Anti-German sentiment (or Germanophobia) is defined as an opposition to or fear of Germany, its inhabitants, its culture and the German language. Its opposite is Germanophilia.
As a political phenomenon, anti-German sentiment became significant especially from the mid-19th Century, parallel with the Unification of Germany and its rise as a world power.
In the 1860s Russia experienced an outbreak of Germanophobia, mainly restricted to a small group of writers in St. Petersburg who had united around a right wing newspaper. It began in 1864 with the publication of an article by a writer (using the pseudonym "Shedoferotti") who proposed that Poland be given autonomy and that the privileges of the German barons in the Baltic republics and Finland be preserved. Mikhail Katkov published a harsh criticism of the article in the Moscow News, which in turn caused a flood of angry articles in which Russian writers expressed their irritation with Europeans, some of which featured direct attacks on Germans.

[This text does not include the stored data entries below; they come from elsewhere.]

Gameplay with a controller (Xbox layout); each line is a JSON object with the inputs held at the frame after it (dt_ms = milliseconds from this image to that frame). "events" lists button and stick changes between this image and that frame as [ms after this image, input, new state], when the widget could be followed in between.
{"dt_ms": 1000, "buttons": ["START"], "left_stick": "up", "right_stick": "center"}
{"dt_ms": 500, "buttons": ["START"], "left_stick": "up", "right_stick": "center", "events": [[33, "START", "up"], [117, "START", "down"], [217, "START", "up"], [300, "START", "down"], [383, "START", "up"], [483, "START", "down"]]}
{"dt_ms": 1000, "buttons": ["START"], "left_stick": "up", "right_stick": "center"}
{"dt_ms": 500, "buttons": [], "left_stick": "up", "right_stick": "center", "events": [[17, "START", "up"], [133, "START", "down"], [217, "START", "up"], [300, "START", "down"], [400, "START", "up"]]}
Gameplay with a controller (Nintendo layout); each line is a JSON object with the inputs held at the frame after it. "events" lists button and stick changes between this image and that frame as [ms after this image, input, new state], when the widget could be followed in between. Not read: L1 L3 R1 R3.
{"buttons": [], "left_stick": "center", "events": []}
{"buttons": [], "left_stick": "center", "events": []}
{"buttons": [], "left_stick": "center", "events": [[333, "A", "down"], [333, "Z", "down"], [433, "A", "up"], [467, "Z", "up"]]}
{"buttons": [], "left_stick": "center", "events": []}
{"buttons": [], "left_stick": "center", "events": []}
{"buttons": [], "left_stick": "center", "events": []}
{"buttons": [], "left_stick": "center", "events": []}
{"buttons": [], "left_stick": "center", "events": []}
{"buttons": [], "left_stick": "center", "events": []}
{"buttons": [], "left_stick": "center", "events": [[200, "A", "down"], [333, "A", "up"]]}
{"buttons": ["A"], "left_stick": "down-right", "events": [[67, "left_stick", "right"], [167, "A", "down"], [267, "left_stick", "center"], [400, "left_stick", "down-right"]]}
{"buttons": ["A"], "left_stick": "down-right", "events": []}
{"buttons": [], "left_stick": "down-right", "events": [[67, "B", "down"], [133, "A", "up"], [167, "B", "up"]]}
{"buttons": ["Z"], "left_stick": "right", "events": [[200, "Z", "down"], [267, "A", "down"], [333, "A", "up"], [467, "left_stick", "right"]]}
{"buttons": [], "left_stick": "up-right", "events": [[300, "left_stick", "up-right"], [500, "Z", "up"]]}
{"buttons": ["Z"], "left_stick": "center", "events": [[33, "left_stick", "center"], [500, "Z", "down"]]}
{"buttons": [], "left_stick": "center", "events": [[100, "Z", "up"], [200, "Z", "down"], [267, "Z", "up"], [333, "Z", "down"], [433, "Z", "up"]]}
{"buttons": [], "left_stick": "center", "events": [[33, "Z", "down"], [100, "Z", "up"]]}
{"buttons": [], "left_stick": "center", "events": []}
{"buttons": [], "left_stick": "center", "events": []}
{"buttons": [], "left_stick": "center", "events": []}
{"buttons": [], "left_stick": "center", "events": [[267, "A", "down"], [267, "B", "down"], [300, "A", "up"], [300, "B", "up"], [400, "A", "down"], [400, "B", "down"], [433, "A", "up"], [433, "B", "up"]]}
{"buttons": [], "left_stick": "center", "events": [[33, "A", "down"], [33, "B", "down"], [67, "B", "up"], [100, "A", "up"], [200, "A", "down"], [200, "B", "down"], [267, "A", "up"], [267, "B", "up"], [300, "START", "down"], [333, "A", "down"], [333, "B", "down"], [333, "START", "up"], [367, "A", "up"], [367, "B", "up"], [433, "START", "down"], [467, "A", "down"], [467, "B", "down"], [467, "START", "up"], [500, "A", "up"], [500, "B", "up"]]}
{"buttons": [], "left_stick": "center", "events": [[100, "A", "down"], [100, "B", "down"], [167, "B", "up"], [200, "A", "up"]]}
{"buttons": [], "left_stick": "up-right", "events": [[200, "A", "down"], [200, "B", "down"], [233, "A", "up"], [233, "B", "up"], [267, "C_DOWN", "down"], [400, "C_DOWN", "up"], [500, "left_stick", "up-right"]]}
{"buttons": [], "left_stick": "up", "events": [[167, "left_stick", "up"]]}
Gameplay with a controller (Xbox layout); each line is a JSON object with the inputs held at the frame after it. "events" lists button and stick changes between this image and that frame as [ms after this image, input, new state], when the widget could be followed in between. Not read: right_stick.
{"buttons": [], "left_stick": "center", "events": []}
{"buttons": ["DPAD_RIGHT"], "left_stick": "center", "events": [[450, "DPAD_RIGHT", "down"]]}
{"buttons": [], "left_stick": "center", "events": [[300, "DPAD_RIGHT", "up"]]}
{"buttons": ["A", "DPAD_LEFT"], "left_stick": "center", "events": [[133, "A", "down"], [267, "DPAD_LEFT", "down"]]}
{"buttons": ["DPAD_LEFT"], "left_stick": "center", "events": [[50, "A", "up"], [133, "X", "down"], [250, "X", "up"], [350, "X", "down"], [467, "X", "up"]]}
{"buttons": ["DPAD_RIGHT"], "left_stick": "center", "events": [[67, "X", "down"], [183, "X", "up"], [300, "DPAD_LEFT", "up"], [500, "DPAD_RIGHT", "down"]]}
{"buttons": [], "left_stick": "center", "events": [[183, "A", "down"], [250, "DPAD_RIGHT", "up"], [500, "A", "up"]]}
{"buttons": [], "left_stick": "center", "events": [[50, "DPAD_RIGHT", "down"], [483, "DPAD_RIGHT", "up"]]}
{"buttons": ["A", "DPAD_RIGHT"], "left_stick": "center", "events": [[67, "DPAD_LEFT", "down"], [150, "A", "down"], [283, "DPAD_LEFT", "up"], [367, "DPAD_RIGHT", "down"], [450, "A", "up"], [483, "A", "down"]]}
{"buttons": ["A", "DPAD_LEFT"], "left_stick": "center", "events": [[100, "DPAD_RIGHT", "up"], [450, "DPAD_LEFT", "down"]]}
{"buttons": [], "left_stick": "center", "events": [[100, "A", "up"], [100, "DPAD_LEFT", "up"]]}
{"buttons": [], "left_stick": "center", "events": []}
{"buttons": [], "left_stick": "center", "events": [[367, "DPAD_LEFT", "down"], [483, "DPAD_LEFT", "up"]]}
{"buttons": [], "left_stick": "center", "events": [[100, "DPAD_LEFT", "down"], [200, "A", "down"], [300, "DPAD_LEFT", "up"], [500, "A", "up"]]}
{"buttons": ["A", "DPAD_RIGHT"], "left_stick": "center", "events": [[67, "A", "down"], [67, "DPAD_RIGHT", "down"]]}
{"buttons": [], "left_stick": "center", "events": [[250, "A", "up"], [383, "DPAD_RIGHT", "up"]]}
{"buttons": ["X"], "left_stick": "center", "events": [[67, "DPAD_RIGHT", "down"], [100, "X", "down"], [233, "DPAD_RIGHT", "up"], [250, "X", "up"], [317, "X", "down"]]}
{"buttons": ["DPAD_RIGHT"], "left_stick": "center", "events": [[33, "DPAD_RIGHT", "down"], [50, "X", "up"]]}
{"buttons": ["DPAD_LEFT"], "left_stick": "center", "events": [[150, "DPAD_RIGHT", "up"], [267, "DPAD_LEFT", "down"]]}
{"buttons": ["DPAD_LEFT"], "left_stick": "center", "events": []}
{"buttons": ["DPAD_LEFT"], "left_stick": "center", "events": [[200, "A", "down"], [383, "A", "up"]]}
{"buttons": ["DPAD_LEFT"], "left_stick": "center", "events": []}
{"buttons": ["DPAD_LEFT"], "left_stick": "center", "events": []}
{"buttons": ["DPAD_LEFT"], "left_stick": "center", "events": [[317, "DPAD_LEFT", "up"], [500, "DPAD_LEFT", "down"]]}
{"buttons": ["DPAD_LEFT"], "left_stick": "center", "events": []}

The following year, 1865, the 100th anniversary of the death of Mikhail Lomonosov was marked throughout the Russian empire. Articles were published mentioning the difficulties Lomonosov had encountered from the foreign members of the Russian Academy of Sciences, most of whom had been of German descent. The authors then criticized contemporary German scholars for their neglect of the Russian language and for printing articles in foreign languages while receiving funds from the Russian people. It was further suggested by some writers that Russian citizens of German origin who did not speak Russian and follow the Orthodox faith should be considered foreigners. It was also proposed that people of German descent be forbidden from holding diplomatic posts as they might not have "solidarity with respect to Russia".